═════ SUPPLIED PASSAGE ═════
In the examples above, we naturally used the following proposition.
Proposition 8 (Jacobian Criterion) Let \(X = Z(f_1, \ldots, f_k) \subseteq \mathbb{A}^n\) be irreducible and let \(x \in X\). Then \(x\) is a smooth point if and only if the rank of the Jacobian matrix \(J_x\) is \(n - \dim X\).
Proof
In Proposition 2, we showed that \(\dim T_x X = n - \operatorname{rank}(J_x)\). By Definition 5, \(x\) is a smooth point precisely when \(\dim T_x X = \dim X\). Thus \(x\) is a smooth point if and only if
\[n - \operatorname{rank}(J_x) = \dim X\]that is, \(\operatorname{rank}(J_x) = n - \dim X\).
Existence of Smooth Points
Any algebraic variety is smooth at most points. To establish this, we need the notion of a generic point.
Definition 9 The generic point \(\eta\) of an irreducible variety \(X\) is the unique point belonging to every nonempty open subset of \(X\).
═════
TASK DETAILS
Quote the passage on smooth points word for word, starting at "Proposition 8 (Jacobian" and ending at "is \(n - \dim X\).".
═════ RECORDED INFORMATION ═════
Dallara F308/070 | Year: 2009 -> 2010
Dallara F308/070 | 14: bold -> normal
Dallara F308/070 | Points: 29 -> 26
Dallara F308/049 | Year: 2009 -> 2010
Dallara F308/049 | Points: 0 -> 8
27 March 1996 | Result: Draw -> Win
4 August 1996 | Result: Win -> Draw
═════
═════ RECORDED INFORMATION ═════
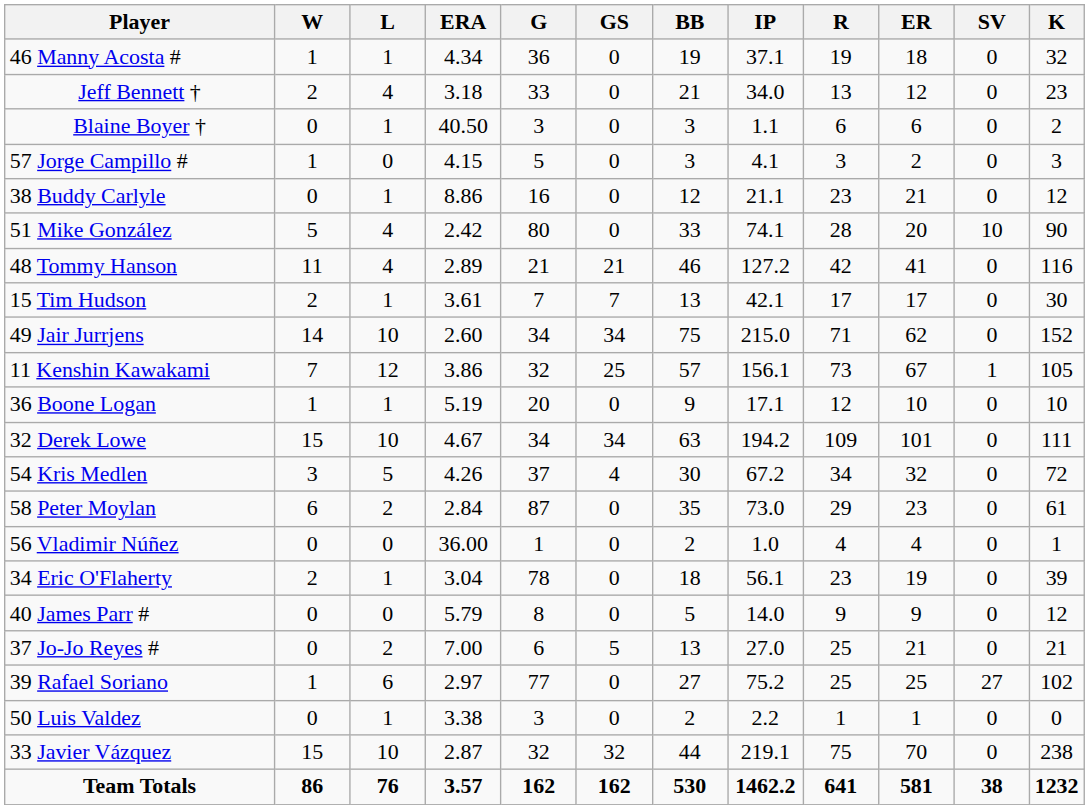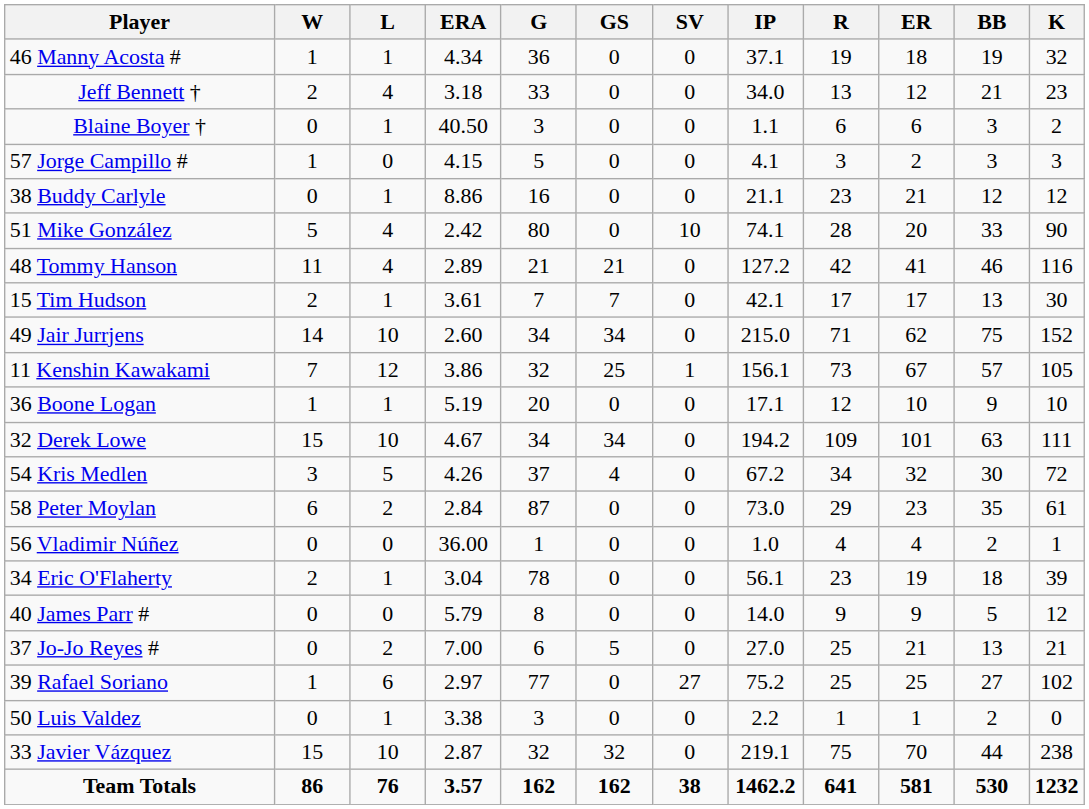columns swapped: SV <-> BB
═════
ANSWER BELOW
Proposition 8 (Jacobian Criterion) Let \(X = Z(f_1, \ldots, f_k) \subseteq \mathbb{A}^n\) be irreducible and let \(x \in X\). Then \(x\) is a smooth point if and only if the rank of the Jacobian matrix \(J_x\) is \(n - \dim X\).